The debate over the regulation of marijuana in Brazil is gaining strength at the Federal Senate after a popular suggestion was received online, by the e-Citizen Portal, at the beginning of February 2014. As more than 20.000 people expressed support for the proposal in just 4 days, it was then sent for examination to the Senate’s Commission on Human Rights and Participative Legislation (CDH). To contribute to the debate on this controversial issue, DataSenado conducted an opinion poll on the subject this month.
1,106 people aged 16 and over were interviewed by phone in 27 states. The selection of participants was made using the method of stratified random sampling – the number of people interviewed is proportional to the number of residents in each state, based on the Brazilian Institute for Statistics and Geography. Telephone numbers were randomly selected and interviews occurred between June, 6 and July, 7.
The survey revealed that 57% of Brazilians are in favor of legalizing marijuana for medical purposes, 9% of whom declared themselves in favor of regulating it for all purposes.
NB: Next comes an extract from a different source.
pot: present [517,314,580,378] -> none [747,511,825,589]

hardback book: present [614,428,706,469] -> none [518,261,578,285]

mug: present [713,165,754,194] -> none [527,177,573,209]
According to 42% of Brazilians, the substance should remain completely prohibited, as it is the case today.
When asked if they knew someone who smokes or has smoked pot, 78% of respondents said yes.But when asked if they smoked or had smoked marijuana in the past, 93% said no. 82% of Brazilians still believe marijuana is a gateway drug. 77% think marijuana consumption would increase being regulated.
32% believe that drug trafficking would decrease after regulation.
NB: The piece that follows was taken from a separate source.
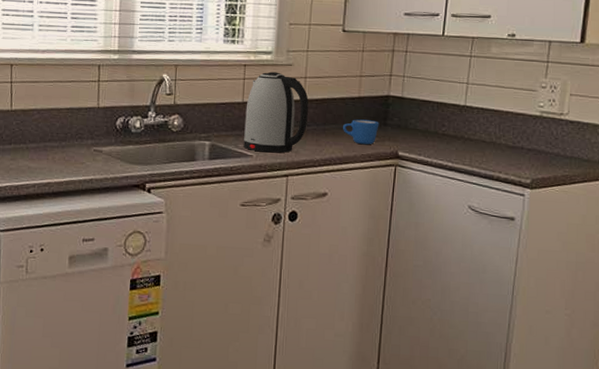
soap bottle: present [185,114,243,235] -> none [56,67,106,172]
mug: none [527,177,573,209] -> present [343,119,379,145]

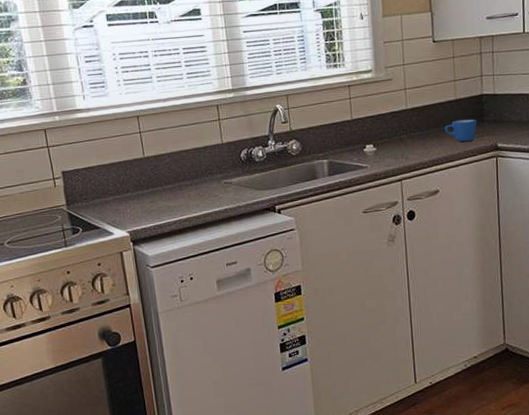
kettle: present [243,71,309,153] -> none [355,88,413,162]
50% consider marijuana is as harmful to health as smoking tobacco; 22% believe that the herb is less harmful to health than tobacco; and 25% think it is more harmful than smoking tobacco.
59% think marijuana is as harmful to health as alcohol; 17% believe that marijuana is less harmful than alcohol; and 22% think it is more harmful than alcohol.
72% of those who have no religion are in favor of regulating marijuana for medical use, while only 44% of Protestants support it.